May 21, 2013: The number of people threatened by starvation in Sudan’s Blue Nile and South Kordofan states has dropped from 4.7 million (mid-2012) to 4.1 million. Though this is an improvement, this means there still is not enough food to feed the civilian population in those war-torn states. As a result, civilians continue to flee south. Some 190,000 Sudanese refugees are receiving food aid in camps in South Sudan’s Upper Nile and Unity states.
May 20, 2013: South Sudan’s government informed China’s ambassador to South Sudan that Sudan (Khartoum) is once again blocking the flow of oil exports by shuting down the pipeline which connects the south’s Tharjath field (Unity state) to Heglig for the last three days. Heglig is a disputed region, now controlled by the north. South Sudanese forces and a northern rebel group attacked Heglig in April 2012, South Sudanese oil workers had been harassed by northern security officers. South Sudan pumps around 500,000 barrels of oil a day and China purchases about 75 percent of it. China also supplied the Sudanese government with cash and specialists needed to build the oil fields and the pipeline. This investment only works if China can get the oil out.

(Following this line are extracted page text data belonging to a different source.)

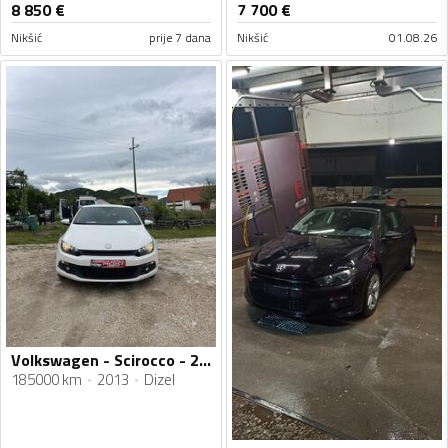
8 850
€
7 700
€
Nikšić
prije 7 dana
Nikšić
01.08.26
Volkswagen - Scirocco - 2.0 TDI.AUTOMATIK
185000 km
2013
Dizel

South Sudan’s army, the Sudan Peoples Liberation Army (SPLA), claimed that its forces had recaptured the town of Boma (Jonglei state). David Yau Yau’s rebel militia force had taken control of Boma earlier this month. Four SPLA soldiers were killed and 12 wounded in the operation while Yau Yau’s militia suffered 20 dead. The rebels denied the government claim.
May 19, 2013: A Dinka Ngok youth group, the Abyei Youth Union (AYU), has demanded that the UN withdraw its UNISFA peacekeeping force from Abyei. The youth group claimed that the peacekeeping mission has failed. The group cited the May 4th murder of Dinka Ngok paramount chief Kuol Deng Majok as an example of the force’s inability to fulfill its basic mission of protecting civilians. Misseriya tribal gunmen killed the chief while he was traveling under escort by UNISFA soldiers. The youth group also mentioned the murder of another Dinka Ngok, which occurred just outside the main UN base camp in Abyei’s Mulmul area.
May 17, 2013: The Sudanese government said that South Sudan had promised that it will not let anti-Sudan rebels operate from its territory. In April Sudan claimed that rebels who launched a motorized attacked on the town of Um Rawaba were based in South Sudan.
South Sudanese rebel commander David Yau Yau announced that he intends to establish a separate state for minority ethnic groups in South Sudan. Yau Yau claimed that the South Sudanese government has deprived ethnic minorities of their rights. Yau Yau belongs to the Murle tribe. His rebel group is based in Jonglei state.